Question

Determine whether the function is continuous at the given point \(c .\) If the function is not continuous, determine whether the discontinuity is removable or non-removable. $$ f(x)=\frac{4-x}{2-\sqrt{x}} ; c=4 $$

Short answer

The function is not continuous at \( c = 4 \); the discontinuity is removable.

Step-by-step solution

Identify the function and point

We are given the function \( f(x) = \frac{4-x}{2-\sqrt{x}} \) and need to check its continuity at the point \( c = 4 \). First, we'll examine whether the function is defined at \( x = 4 \).

Check if the function is defined at x = 4

Substitute \( x = 4 \) into the denominator of the function: \( 2 - \sqrt{4} = 2 - 2 = 0 \). Since the denominator becomes zero, the function is not defined at \( x = 4 \). Thus, initially, \( f(x) \) is not continuous at \( c = 4 \).

Investigate limits approaching c

Calculate the limit of \( f(x) \) as \( x \to 4 \). Change of variables helps: let \( h = \sqrt{x} - 2 \), then as \( x \to 4 \), \( h \to 0 \). So, \( x = (h + 2)^2 = h^2 + 4h + 4 \), substituting into \( f(x) \):\[\lim_{{h \to 0}} \frac{4 - (h^2 + 4h + 4)}{2 - (h+2)} = \lim_{{h \to 0}} \frac{-h^2 - 4h}{-h}\]

Simplify to find the limit

Simplify the expression:\[\lim_{{h \to 0}} \frac{-h^2 - 4h}{-h} = \lim_{{h \to 0}} h + 4 = 4\]Thus, the limit of \( f(x) \) as \( x \to 4 \) exists and is equal to 4.

Determine the type of discontinuity

Since the limit exists but \( f(4) \) is undefined, the discontinuity is removable. If the function can be redefined at \( x = 4 \) to be continuous, then this discontinuity is removable.

Key concepts

Limits and Continuity

When we talk about a function's continuity, we're asking if the function behaves 'nicely' without any unexpected jumps or breaks as we move along the curve. The concept of limits is essential in checking for this behavior.
The limit of a function at a particular point helps determine what value the function is approaching as we get closer to that point. In our exercise:

• We identify the point of interest, which is \( x = 4 \).
• Using limits, we analyze if the function approaches a finite value as \( x \to 4 \).
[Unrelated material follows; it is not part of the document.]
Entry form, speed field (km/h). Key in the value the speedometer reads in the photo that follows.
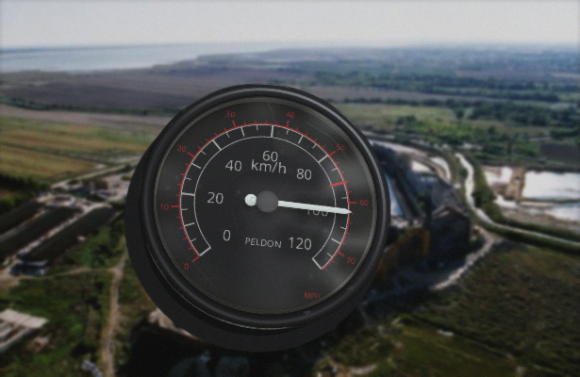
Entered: 100 km/h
In the original solution, we found that \( \lim_{{x \to 4}} f(x) = 4 \).
Since the limit exists, this is a good start towards proving continuity. However, for the function to be fully continuous at \( x = 4 \), it must also be defined at this point, among other conditions.

Removable Discontinuity

A removable discontinuity occurs when the function's limit exists at a specific point, but the function itself is undefined at that point. It's like having a hole in the graph—if you imagine plotting it, there's a dot missing right at \( x = 4 \). For continuity:

• The function must be defined at the point.
• The limit as \( x \to 4 \) must equal the function's value at \( x = 4 \).

Our function \( f(x) = \frac{4-x}{2-\sqrt{x}} \) has been determined to have its denominator equal zero at \( x = 4 \), hence it is undefined there.
However, since the limit at \( x = 4 \) exists, we can "fill the hole" by redefining the function at this point. This makes the discontinuity removable, meaning it's a small fix, not a fundamental flaw in the function.

Discontinuous Points

Discontinuous points are locations on the graph of a function where there's a break or jump. These can occur for various reasons:

• The function's value is undefined.
• The left and right hand limits at the point are unequal.
• The limit does not exist.

In our problem, \( c = 4 \) is a discontinuous point because the function is undefined there due to the denominator being zero. This means that at \( x = 4 \), \( f(x) \) does not have a defined value. However, unlike other types of discontinuities like jump or infinite discontinuities, removable discontinuities are the simplest to resolve. It can be managed by changing the function so that it is defined appropriately at that point, thus "removing" the discontinuity.

Function Definition at a Point

For a function to be continuous at a point, it must be properly defined at that point first and foremost. Being 'defined' means that you can establish a solid value of the function at that given point \( x = c \).
Referring to our exercise, \( c = 4 \):

• The function at \( f(4) \) becomes undefined due to a zero in the denominator.
• This makes it impossible to directly calculate \( f(4) \).

To solve this issue, the function can be redefined. Since the limit as \( x \to 4 \) is verifiable and finite, we can redefine \( f(4) \) to be equal to the limit. Therefore, if we set \( f(4) = 4 \), then this resolves the issue of the discontinuity, making the function continuous at \( x = 4 \). Thus, defining the function correctly at a discontinuous point where the limit exists is vital to ensure continuity.